REQUEST 1.
Copy the passage of the song article from "A live recording" up to and including "Edge of Heaven.".

PAGE EXCERPT.
"Where Did Your Heart Go?" is a song written by American musicians David Was and Don Was. The song was recorded and released by the writers' band Was (Not Was) as a single in the UK as a double A-side with "Wheel Me Out" in September 1981. The single did not chart. It is featured as the second track on the band's debut album Was (Not Was) in August 1981. French editions of the single include the track "It's an Attack!" as the B-side.

A live recording of "Where Did Your Heart Go?" was included as a B-side to the 1992 single "Somewhere in America (There's a Street Named After My Dad)".

Track listing

Wham! version

"Where Did Your Heart Go?" was covered by British pop duo Wham! in 1986 as one of the three B-sides to "The Edge of Heaven", which reached number one in the UK. The song was also released separately as Wham!'s final single in several territories, most notably in the US where it peaked at number 50 on the Billboard Hot 100 in November 1986. It was produced and re-arranged by George Michael with engineering by Chris Porter. "Where Did Your Heart Go?" was also included on the compilation albums The Final and Music from the Edge of Heaven.

Arrangement
George Michael's arrangement of "Where Did Your Heart Go?" is relatively faithful to the Was (Not Was) version making only subtle changes to the song's instrumentation and structure. Michael alters the song by dropping the opening chorus in favour of an instrumental introduction of the chorus melody. The subdued ending is protracted in the Wham! recording, where the original quickly fades out after the completion of the final chorus; Michael's arrangement continues for an additional half a minute.

REQUEST 2.
List each line of text from the entry below as a numbered item, skipping blank lines. Leave the picture out of your answer.

EXTRACTED INFORMATION.

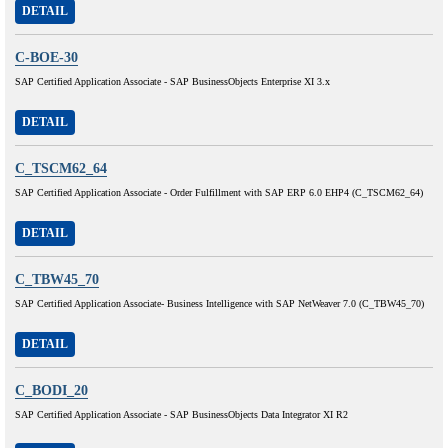
DETAIL
C-BOE-30
SAP Certified Application Associate - SAP BusinessObjects Enterprise XI 3.x
DETAIL
C_TSCM62_64
SAP Certified Application Associate - Order Fulfillment with SAP ERP 6.0 EHP4 (C_TSCM62_64)
DETAIL
C_TBW45_70
SAP Certified Application Associate- Business Intelligence with SAP NetWeaver 7.0 (C_TBW45_70)
DETAIL
C_BODI_20
SAP Certified Application Associate - SAP BusinessObjects Data Integrator XI R2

FINAL ANSWER 1.
A live recording of "Where Did Your Heart Go?" was included as a B-side to the 1992 single "Somewhere in America (There's a Street Named After My Dad)".

Track listing

Wham! version

"Where Did Your Heart Go?" was covered by British pop duo Wham! in 1986 as one of the three B-sides to "The Edge of Heaven", which reached number one in the UK. The song was also released separately as Wham!'s final single in several territories, most notably in the US where it peaked at number 50 on the Billboard Hot 100 in November 1986. It was produced and re-arranged by George Michael with engineering by Chris Porter. "Where Did Your Heart Go?" was also included on the compilation albums The Final and Music from the Edge of Heaven.

FINAL ANSWER 2.
1. DETAIL
2. C-BOE-30
3. SAP Certified Application Associate - SAP BusinessObjects Enterprise XI 3.x
4. DETAIL
5. C_TSCM62_64
6. SAP Certified Application Associate - Order Fulfillment with SAP ERP 6.0 EHP4 (C_TSCM62_64)
7. DETAIL
8. C_TBW45_70
9. SAP Certified Application Associate- Business Intelligence with SAP NetWeaver 7.0 (C_TBW45_70)
10. DETAIL
11. C_BODI_20
12. SAP Certified Application Associate - SAP BusinessObjects Data Integrator XI R2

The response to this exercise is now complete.